Archive for Wednesday, October 6, 2004

Green tomatoes can be fried, baked

Differences between stir-fry and pan-fry

October 6, 2004


Will green tomatoes ripen?

Some of the green tomatoes will finish ripening and the rest can be the basis for green-tomato treats. Chuck Marr, K-State Research and Extension vegetable crops specialist, recommends that gardeners:

  • Harvest all fruit as soon as a freeze enters the forecast.
  • Divide the harvest into tomatoes that show color and those that remain green.
  • Leave the fruit at room temperature for several days, in case some of the green tomatoes are going to complete the ripening process.
  • Eat or preserve the tomatoes that ripen. Discard the small greens and cook the full-sized ones.

A lot of people are crazy about fried green tomatoes. They simply dip tomato slices in olive oil or an egg wash, coat them with bread or cracker crumbs, and then fry them in a skillet until golden brown.

Another idea is to put pizza sauce and cheese on green-tomato slices and then cook them in a 400-degree oven until the cheese melts and starts to brown. If you close your eyes, you have trouble believing you're eating a vegetable that's good for you. They're a real late-fall treat.

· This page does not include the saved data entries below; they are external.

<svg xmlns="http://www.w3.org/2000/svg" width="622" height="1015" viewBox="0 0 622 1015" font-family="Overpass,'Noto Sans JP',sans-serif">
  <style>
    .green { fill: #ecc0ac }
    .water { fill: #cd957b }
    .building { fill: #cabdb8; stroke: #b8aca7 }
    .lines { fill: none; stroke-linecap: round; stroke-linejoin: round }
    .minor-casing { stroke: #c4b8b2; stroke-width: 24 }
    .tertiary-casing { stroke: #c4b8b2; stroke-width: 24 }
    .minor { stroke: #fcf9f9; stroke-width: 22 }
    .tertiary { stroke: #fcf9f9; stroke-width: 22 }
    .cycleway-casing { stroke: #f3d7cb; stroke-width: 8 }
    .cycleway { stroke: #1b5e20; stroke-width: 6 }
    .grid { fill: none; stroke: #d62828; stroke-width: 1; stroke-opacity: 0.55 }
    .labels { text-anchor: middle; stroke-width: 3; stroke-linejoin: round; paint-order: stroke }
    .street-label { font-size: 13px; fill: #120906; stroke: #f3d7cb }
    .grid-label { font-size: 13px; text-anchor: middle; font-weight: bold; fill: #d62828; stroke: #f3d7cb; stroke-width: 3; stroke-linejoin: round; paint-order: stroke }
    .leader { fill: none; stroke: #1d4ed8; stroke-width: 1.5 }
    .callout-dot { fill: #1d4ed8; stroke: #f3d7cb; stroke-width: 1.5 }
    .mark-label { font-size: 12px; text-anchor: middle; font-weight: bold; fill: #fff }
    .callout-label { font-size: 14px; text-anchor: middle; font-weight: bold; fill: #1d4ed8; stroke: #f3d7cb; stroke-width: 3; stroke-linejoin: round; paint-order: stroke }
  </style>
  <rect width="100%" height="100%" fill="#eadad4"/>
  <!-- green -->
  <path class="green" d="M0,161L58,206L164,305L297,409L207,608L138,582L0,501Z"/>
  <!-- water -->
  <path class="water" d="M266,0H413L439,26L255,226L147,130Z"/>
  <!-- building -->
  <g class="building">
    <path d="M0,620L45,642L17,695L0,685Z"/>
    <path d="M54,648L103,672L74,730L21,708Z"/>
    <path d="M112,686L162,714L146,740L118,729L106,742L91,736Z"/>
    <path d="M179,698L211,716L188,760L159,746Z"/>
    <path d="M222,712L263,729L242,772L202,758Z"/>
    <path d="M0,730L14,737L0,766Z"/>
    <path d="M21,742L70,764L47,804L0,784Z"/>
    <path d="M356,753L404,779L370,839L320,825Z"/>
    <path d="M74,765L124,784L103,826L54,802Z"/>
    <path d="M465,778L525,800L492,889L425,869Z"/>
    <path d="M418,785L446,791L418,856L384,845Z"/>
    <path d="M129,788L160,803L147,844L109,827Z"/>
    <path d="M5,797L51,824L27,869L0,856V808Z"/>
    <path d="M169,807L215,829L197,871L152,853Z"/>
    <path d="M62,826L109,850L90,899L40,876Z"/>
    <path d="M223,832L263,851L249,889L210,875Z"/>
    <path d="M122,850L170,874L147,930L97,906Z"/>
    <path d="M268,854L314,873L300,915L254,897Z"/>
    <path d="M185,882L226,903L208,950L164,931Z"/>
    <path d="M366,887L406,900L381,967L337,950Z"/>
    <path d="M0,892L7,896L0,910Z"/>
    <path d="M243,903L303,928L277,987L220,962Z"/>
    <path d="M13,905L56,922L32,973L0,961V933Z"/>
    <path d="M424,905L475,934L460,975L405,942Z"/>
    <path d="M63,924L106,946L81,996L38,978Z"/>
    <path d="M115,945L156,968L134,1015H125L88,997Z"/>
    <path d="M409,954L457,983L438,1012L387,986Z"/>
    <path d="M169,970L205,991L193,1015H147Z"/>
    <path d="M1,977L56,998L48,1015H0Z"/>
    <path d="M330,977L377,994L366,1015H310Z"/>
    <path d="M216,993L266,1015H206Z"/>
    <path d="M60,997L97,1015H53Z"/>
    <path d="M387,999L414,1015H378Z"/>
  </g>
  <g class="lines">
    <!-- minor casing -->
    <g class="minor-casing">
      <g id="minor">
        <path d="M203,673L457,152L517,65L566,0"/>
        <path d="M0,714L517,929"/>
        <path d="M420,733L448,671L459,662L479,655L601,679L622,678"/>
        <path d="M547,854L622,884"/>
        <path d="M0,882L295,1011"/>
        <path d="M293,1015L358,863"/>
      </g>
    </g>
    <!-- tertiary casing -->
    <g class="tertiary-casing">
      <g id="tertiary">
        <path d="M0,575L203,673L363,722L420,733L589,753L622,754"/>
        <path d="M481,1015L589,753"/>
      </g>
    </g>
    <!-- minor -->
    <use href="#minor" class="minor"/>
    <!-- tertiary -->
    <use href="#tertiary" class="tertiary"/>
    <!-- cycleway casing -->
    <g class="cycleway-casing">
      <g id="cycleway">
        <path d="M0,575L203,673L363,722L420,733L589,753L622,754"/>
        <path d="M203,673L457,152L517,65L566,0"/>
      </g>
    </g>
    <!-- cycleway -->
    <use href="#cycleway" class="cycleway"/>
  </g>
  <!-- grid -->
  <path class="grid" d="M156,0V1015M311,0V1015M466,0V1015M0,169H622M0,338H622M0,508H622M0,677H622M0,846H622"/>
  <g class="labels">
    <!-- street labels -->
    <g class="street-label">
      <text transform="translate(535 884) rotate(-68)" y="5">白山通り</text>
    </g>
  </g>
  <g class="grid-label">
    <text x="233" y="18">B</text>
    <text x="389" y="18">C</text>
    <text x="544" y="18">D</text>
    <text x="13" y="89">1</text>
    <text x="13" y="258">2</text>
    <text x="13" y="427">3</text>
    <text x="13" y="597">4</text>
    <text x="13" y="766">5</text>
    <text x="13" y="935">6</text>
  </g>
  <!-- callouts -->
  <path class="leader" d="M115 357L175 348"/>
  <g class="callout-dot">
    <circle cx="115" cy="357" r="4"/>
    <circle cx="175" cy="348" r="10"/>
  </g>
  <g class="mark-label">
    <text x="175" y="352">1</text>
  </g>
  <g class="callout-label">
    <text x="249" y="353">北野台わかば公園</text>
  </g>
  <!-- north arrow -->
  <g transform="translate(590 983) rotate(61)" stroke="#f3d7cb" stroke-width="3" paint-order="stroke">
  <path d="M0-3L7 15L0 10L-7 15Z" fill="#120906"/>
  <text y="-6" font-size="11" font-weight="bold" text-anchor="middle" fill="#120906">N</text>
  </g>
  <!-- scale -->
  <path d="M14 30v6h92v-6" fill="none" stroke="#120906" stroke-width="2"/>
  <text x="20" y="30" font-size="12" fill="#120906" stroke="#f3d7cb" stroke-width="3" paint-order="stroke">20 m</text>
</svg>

What is the difference between stir-frying and pan-frying?

Pan-frying is done by adding a small amount of fat to the frying pan and allowing fat to accumulate during cooking. Stir-frying is similar to pan-frying except the food is cooked quickly using very little oil and stirred almost continuously. Cooking is done over high heat, using small or thin pieces of food, such as meat and vegetables. This quick-cook method seals in the nutrients, texture, flavor and color of the food while keeping added fat to a minimum.

Are there any "tricks of the trade" when stir-frying?

Follow these steps and you'll prepare a nutritious meal in a snap:

  • Prepare all ingredients in advance, keeping them handy in individual bowls. Stir-frying proceeds rapidly, leaving little time to do anything else once cooking begins.
  • Cut foods into uniform pieces to ensure quick, even cooking.
  • Meat is more easily sliced when partially frozen. Freeze no longer than one hour. Slice thinly across the grain for greatest tenderness.
  • Preheat wok or large skillet over high heat. Drizzle about two teaspoons of oil in a ring around the sides of the pan so it coats the pan as it runs to the center. Drop a piece of vegetable in the pan. If it sizzles, you are ready to cook. Then reduce heat to medium to prevent food from burning while cooking.

Why do hard cooked egg whites turn brown?

The brown color is a result of a chemical reaction within the food called the Maillard Reaction. The Maillard Reaction produces a brown color when certain chemical reactions occur between sugars and proteins. It helps produce a golden crust in baked goods, the browning of meat, and the rich dark color of roasted coffee. While these are positive results, the Maillard Reaction also can produce negative results. An example is during the storage of dry milk. A dark color is a sign the milk has been stored too long.

In eggs, the egg proteins react with the small amount of carbohydrates in the egg. This may occur if the eggs are overcooked. To prevent the color change, follow these steps to hard cook eggs.

  • Place eggs in a single layer in a pan.
  • Cover the eggs with water and bring to a boil.
  • Remove from heat and let stand from 15 to 20 minutes.
  • Cool the eggs immediately in cold water.
  • Chill completely before removing shells.

This color change is not harmful and the eggs are safe to eat.

Why do sauces thickened with cornstarch look translucent, while those using flour as a thickening agent appear milky?

The gluten protein in the wheat flour causes the milky appearance. Wheat flour contains about 10 percent protein by weight, whereas cornstarch is almost pure starch with no protein. Gluten protein is not soluble in water and does not break down during the cooking process. Because light cannot pass through the gluten, the result is a milky appearance. On the other hand, because cornstarch has no protein, the light can pass right through its starch-water mixture. Therefore, sauces made with cornstarch are translucent and glossy and those made with wheat flour are opaque.

I have always wondered why buttermilk is called buttermilk when there is not butter in it? Isn't it actually low in fat?

Historically, buttermilk was the name given to the liquid remaining after churning cream into butter. Today, very little buttermilk actually comes from butter. Instead, buttermilk is produced by fermenting skim milk by adding "friendly" bacteria, then churned. Either way, it has a rich tangy flavor, containing all the proteins and casein of sweet milk. The souring and churning processes, however, does make the casein more digestible.

Despite its name, buttermilk is very low in fat, ranging from 1 to 2 grams of fat per cup.